Action item ▸
Can you rewrite the data from the line with "### 1.6. Küche" to the line with "## 4. Kari's Haus", renaming "Esszimmer" to "Speisezimmer" and leaving everything else unchanged?

*** Opening of Exercise inputs ***

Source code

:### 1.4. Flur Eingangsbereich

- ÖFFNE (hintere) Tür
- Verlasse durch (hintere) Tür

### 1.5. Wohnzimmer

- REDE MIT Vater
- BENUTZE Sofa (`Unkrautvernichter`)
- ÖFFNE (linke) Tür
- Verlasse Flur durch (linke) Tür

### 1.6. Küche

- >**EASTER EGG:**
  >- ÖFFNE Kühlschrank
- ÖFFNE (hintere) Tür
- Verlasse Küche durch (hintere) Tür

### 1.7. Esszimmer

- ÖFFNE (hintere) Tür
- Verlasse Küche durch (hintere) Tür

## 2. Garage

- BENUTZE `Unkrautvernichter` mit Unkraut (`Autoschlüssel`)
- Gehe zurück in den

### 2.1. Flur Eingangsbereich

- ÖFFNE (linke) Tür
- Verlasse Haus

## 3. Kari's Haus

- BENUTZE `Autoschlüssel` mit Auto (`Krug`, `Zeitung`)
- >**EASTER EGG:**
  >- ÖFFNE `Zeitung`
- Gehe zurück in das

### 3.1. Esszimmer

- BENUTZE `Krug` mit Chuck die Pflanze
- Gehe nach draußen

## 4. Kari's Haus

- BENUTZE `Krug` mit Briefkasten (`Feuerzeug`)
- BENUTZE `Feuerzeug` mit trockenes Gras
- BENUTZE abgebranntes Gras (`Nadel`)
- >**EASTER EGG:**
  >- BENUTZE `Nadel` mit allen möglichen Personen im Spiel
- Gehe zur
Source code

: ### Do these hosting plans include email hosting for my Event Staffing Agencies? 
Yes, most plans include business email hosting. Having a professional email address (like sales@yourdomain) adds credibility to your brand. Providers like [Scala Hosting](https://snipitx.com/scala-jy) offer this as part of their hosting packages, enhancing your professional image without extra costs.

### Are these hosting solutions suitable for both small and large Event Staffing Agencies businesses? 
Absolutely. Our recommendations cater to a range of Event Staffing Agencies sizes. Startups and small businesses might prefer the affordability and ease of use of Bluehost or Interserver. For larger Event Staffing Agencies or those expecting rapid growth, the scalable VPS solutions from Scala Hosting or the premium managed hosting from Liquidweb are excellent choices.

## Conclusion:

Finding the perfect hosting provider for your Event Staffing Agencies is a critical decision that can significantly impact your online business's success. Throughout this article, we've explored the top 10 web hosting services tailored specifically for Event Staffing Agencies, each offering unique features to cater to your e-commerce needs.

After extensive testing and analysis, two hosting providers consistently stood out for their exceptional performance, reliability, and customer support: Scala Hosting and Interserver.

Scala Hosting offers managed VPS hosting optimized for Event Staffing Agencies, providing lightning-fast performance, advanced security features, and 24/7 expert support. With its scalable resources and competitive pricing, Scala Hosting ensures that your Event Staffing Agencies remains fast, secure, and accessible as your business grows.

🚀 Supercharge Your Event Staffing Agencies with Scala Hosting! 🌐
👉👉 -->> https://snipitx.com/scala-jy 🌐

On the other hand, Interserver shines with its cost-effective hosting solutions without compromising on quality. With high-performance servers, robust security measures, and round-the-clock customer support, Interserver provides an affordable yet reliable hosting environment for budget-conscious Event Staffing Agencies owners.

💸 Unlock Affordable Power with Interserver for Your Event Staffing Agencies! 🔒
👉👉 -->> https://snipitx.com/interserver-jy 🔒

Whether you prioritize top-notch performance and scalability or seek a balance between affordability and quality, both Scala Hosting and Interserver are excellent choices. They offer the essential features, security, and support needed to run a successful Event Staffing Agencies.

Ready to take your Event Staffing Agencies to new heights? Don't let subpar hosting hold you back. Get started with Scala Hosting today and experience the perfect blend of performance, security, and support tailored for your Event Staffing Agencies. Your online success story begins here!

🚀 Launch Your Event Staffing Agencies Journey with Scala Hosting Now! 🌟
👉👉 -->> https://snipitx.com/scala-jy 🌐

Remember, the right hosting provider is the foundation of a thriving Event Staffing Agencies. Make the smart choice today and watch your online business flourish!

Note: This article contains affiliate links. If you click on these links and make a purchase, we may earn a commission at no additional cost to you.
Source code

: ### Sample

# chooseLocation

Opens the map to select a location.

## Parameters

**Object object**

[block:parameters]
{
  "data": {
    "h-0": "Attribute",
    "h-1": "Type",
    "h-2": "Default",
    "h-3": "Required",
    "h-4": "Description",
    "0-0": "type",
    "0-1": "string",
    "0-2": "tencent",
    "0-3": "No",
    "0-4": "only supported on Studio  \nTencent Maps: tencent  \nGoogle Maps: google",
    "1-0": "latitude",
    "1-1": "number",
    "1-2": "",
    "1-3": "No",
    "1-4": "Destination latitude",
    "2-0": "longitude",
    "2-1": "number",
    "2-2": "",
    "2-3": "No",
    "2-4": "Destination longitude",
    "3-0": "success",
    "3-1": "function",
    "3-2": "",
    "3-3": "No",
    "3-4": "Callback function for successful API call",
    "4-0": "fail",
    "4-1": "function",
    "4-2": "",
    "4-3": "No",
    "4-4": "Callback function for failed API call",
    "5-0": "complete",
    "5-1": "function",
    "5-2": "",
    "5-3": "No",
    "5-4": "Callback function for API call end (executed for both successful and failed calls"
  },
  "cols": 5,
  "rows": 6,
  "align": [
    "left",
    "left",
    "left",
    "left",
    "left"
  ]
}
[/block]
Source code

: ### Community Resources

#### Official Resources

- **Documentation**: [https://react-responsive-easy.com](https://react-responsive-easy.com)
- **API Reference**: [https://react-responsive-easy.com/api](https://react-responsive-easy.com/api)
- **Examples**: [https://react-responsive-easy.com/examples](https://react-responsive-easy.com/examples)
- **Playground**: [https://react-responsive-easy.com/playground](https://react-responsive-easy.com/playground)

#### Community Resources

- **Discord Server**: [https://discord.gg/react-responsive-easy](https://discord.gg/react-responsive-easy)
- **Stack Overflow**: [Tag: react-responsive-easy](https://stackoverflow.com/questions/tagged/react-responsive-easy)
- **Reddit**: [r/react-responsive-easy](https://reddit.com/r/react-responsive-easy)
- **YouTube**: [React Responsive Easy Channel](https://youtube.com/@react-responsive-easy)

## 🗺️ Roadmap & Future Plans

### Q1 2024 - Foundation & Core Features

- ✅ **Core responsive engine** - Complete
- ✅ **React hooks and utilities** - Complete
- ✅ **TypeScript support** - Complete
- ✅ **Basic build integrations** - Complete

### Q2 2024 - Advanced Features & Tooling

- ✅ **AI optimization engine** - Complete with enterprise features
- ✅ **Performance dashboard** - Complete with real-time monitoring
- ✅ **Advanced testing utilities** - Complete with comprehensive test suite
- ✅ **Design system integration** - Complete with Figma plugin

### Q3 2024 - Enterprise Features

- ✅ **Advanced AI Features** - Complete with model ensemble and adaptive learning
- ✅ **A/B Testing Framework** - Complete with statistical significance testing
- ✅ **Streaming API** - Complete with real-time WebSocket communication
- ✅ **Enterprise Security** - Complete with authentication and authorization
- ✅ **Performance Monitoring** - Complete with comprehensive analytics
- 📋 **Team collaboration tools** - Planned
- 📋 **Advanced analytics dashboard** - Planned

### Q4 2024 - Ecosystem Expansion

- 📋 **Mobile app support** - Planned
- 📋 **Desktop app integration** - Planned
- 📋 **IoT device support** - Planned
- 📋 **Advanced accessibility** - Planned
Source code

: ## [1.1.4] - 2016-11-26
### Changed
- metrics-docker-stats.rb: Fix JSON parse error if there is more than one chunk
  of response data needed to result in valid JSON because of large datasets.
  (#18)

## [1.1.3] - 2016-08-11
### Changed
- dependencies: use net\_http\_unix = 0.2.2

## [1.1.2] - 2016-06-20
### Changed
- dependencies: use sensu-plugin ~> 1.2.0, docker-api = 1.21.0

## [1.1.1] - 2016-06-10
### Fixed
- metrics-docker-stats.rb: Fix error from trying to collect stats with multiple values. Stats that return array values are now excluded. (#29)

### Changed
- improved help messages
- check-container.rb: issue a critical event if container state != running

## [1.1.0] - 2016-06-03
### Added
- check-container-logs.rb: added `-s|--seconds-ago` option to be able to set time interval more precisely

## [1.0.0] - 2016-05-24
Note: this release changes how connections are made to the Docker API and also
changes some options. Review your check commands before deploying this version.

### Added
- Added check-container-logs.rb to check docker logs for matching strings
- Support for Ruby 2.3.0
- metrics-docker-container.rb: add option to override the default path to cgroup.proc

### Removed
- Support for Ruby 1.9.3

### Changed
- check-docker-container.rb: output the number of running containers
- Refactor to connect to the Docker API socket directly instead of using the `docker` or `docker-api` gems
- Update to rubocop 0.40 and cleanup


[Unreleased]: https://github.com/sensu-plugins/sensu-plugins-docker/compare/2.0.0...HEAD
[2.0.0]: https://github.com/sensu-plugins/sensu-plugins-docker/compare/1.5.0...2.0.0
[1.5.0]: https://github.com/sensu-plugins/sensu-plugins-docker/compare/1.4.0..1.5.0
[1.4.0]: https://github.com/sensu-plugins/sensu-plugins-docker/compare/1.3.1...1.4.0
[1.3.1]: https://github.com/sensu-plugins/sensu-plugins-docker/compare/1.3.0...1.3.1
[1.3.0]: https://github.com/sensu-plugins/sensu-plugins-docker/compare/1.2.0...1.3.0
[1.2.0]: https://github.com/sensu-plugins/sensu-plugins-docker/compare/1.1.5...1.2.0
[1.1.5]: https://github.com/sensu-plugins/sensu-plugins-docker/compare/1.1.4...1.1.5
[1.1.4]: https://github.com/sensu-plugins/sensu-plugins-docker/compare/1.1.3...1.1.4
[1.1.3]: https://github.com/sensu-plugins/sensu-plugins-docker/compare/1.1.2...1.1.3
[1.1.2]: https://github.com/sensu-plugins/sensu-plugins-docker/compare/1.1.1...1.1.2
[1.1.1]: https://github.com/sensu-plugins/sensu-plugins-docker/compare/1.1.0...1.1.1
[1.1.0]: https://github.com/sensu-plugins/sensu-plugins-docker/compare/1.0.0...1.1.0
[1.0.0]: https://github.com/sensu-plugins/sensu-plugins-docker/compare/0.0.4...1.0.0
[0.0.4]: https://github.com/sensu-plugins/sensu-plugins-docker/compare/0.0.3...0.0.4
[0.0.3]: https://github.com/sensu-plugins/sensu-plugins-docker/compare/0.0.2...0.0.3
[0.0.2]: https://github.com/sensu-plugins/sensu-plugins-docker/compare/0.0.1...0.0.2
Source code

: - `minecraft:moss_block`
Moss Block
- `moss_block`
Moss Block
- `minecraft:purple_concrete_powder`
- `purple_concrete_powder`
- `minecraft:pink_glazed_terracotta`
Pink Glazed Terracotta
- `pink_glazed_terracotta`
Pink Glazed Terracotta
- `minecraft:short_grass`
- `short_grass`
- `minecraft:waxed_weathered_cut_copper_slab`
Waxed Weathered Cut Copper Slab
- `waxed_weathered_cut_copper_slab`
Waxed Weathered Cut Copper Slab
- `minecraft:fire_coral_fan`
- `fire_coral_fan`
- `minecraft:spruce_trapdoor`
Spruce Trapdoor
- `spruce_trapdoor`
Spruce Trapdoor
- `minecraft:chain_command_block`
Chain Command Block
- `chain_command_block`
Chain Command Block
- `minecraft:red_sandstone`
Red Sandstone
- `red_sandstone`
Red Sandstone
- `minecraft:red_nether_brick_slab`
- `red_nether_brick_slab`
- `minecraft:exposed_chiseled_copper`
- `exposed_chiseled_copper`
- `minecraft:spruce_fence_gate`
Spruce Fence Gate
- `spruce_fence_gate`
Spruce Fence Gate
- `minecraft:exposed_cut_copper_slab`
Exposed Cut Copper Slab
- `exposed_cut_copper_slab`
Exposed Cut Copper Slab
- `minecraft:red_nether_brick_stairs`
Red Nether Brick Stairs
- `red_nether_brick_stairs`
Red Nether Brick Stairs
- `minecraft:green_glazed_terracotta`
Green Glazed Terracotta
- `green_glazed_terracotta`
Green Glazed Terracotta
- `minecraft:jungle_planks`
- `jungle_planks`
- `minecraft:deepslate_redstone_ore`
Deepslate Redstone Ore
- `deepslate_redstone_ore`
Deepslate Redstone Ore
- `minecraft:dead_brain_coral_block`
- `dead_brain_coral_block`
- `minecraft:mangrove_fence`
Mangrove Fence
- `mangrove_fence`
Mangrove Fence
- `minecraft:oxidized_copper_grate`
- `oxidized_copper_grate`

*** Close of Exercise inputs ***

Written response ▸
### 1.6. Küche

- >**EASTER EGG:**
  >- ÖFFNE Kühlschrank
- ÖFFNE (hintere) Tür
- Verlasse Küche durch (hintere) Tür

### 1.7. Speisezimmer

- ÖFFNE (hintere) Tür
- Verlasse Küche durch (hintere) Tür

## 2. Garage

- BENUTZE `Unkrautvernichter` mit Unkraut (`Autoschlüssel`)
- Gehe zurück in den

### 2.1. Flur Eingangsbereich

- ÖFFNE (linke) Tür
- Verlasse Haus

## 3. Kari's Haus

- BENUTZE `Autoschlüssel` mit Auto (`Krug`, `Zeitung`)
- >**EASTER EGG:**
  >- ÖFFNE `Zeitung`
- Gehe zurück in das

### 3.1. Speisezimmer

- BENUTZE `Krug` mit Chuck die Pflanze
- Gehe nach draußen

## 4. Kari's Haus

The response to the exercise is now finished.